Write out the Rust kernel overview below, beginning at "A minimal microkernel" and stopping after "and service-oriented design.", and substitute "type safety" for "memory safety".
START Passage for review
A minimal microkernel operating system written in Rust for ARM64 architecture, featuring memory safety, hardware isolation, and service-oriented design.
- Target Architecture: ARM64 (AArch64) with QEMU virt machine support
- Boot System: UEFI-compatible with device tree parsing
- IPC Design: Port-based asynchronous message passing
- Memory Management: 4-level page tables with physical frame allocation
- Kernel Philosophy: Microkernel with userspace services
rustkernel/
├── kernel/ # Minimal kernel core
│ ├── src/
│ │ ├── main.rs # Kernel entry point
│ │ ├── boot.s # ARM64 assembly boot code
│ │ ├── uart.rs # PL011 UART driver
│ │ ├── devicetree.rs # FDT parsing
│ │ ├── allocator.rs # Kernel heap allocator
│ │ ├── memory/ # Memory management subsystem
│ │ │ ├── frame_allocator.rs # Physical memory
│ │ │ ├── paging.rs # Virtual memory
│ │ │ ├── mmu.rs # ARM64 MMU control
│ │ │ └── test.rs # Memory testing
│ │ ├── interrupts.rs # Exception handling
│ │ ├── process.rs # Process management
│ │ └── ipc.rs # Inter-process communication
│ ├── linker.ld # Custom linker script
│ └── Cargo.toml # Kernel dependencies
├── userland/ # Userspace components
│ ├── runtime/ # Userspace runtime library
│ └── services/ # System services
│ ├── memory-manager/ # Memory service
│ └── process-manager/ # Process service
├── bootloader/ # UEFI bootloader (future)
END Passage for review
START Dataset extract
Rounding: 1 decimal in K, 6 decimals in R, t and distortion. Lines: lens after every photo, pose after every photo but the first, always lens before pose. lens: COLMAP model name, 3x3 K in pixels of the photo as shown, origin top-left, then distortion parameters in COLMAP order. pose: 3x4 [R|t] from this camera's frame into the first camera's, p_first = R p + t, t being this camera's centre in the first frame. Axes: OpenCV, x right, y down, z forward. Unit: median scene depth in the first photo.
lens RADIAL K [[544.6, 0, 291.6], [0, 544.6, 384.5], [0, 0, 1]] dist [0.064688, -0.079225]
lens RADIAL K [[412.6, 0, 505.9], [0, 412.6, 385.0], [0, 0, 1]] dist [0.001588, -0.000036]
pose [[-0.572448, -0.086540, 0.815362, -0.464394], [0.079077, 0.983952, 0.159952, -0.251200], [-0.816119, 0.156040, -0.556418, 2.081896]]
END Dataset extract
## Written answer
A minimal microkernel operating system written in Rust for ARM64 architecture, featuring type safety, hardware isolation, and service-oriented design.